Half of Americans have confidence that the results of US elections reflect the will of the people, with Republicans less confident than Democrats in the fairness of the process and more likely to reject the idea that losing candidates have a responsibility to concede.

Fifty percent of adults say they’re at least somewhat confident that elections in America today reflect the will of the people, with the rest expressing little or no confidence. That represents a modest improvement from CNN’s polling this summer, when just 42% described themselves as confidant. The shift is due largely to a modest rebound in trust among independents (49% say they’re at least somewhat confident in elections, up from 38%) and Republicans (41%, up from 29%). Trust remains highest among Democrats – 61% express at least some confidence, similar to the 57% who said the same this summer.

Still, increased GOP confidence in the election system doesn’t translate into an increased willingness to accept the results of the 2020 presidential election: 66% of Republicans say they don’t believe Biden legitimately won the election, unchanged from July.

The vast majority of Americans, 82%, say that losing candidates in their state have an obligation to accept the results and concede, but 17% say that losing candidates don’t face such an obligation. A quarter of Republicans say losing candidates don’t have an obligation to concede, compared with 7% of Democrats. Within the GOP, that view is concentrated among election deniers: 33% of Republicans who deny that Biden won the presidency fairly don’t think losing candidates should be obliged to acknowledge their loss, a view shared by only 8% of Republicans who accept the results of the 2020 election.

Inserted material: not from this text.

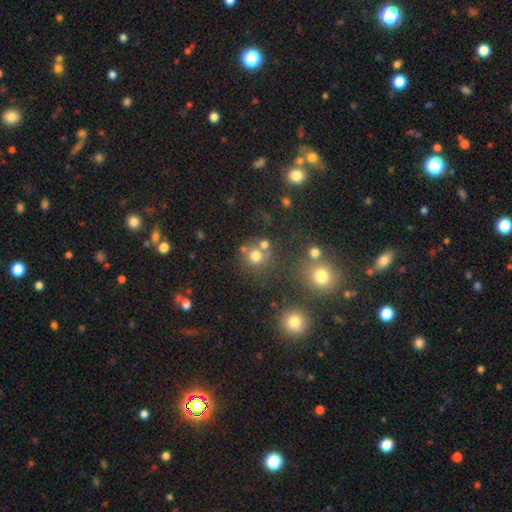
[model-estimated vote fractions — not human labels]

Republicans are also less likely than Democrats to say that challenges by their own party’s losing candidates would be detrimental to public trust in the nation’s election system. A 71% majority of Democrats and Democratic-leaning independents say that a losing candidate from their party who challenged the results would be doing more to decrease confidence in American elections than to increase it. A smaller 54% majority of Republicans and Republican-leaners say that a losing GOP candidate would decrease confidence in elections by challenging the results.

On both the Republican and Democratic sides, partisans are more likely than independents who lean toward their party to say that their candidate would be increasing confidence in elections by challenging results, and those without college degrees are also more likely than those with degrees to see such a move as confidence-inducing. On the GOP side, self-described conservatives are more likely than self-described moderates to say that challenging election results inspire confidence in the system; there’s not much of a similar ideological gap on the Democratic side.